Cosa fare → Nel ricordo del prof. Paolo Gregoretti, in quali anni ha diretto il Dipartimento di Scienze Politiche?

Brano scelto →
++++++
E' venuto a mancare il prof. Paolo Gregoretti, docente ordinario di Filosofia morale.
E' stato direttore del Dipartimento di Scienze Politiche per due mandati dal 2001 al 2004 e dal 2004 al 2008, nonché, per decenni, una figura di riferimento della Facoltà di Scienze Politiche. I docenti e il personale tecnico-amministrativo del DiSPeS lo ricordano con commozione, la sua pacatezza ed equilibrio nell’affrontare i problemi di gestione ne avevano fatto una figura amata da tutti.
I corsi da lui tenuti in Filosofia Morale, in Etica Pubblica e Bioetica, non solo nella Facoltà e nel Dipartimento, ma anche nei dipartimenti medici e scientifici, erano molto apprezzati e seguiti con attenzione e molto interesse dagli studenti.
++++++
Estratti dei dati →
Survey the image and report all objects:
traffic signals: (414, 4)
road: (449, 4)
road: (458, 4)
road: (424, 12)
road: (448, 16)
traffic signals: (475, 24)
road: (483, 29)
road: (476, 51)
++++++
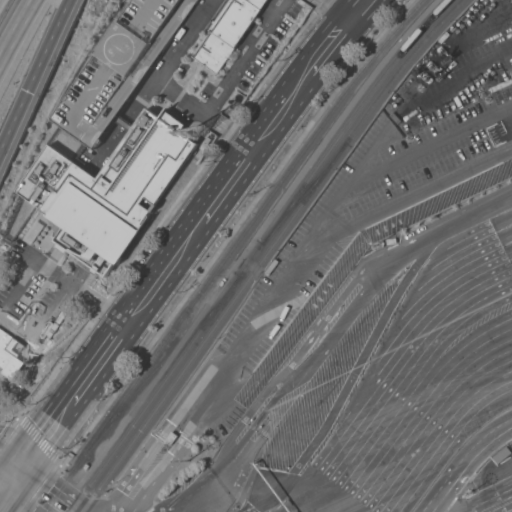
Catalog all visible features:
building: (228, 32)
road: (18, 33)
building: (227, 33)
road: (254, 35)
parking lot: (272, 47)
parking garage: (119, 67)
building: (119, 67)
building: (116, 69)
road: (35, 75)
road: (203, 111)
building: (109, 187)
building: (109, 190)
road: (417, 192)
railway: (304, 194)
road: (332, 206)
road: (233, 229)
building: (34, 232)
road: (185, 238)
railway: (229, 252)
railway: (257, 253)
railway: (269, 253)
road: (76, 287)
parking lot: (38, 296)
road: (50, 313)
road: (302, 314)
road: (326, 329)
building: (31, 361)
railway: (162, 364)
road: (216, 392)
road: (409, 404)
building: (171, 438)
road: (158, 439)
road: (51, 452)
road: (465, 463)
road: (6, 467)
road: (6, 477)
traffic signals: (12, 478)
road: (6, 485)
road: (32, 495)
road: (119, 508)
++++++
La soluzione → Dal 2001 al 2004 e dal 2004 al 2008, per due mandati.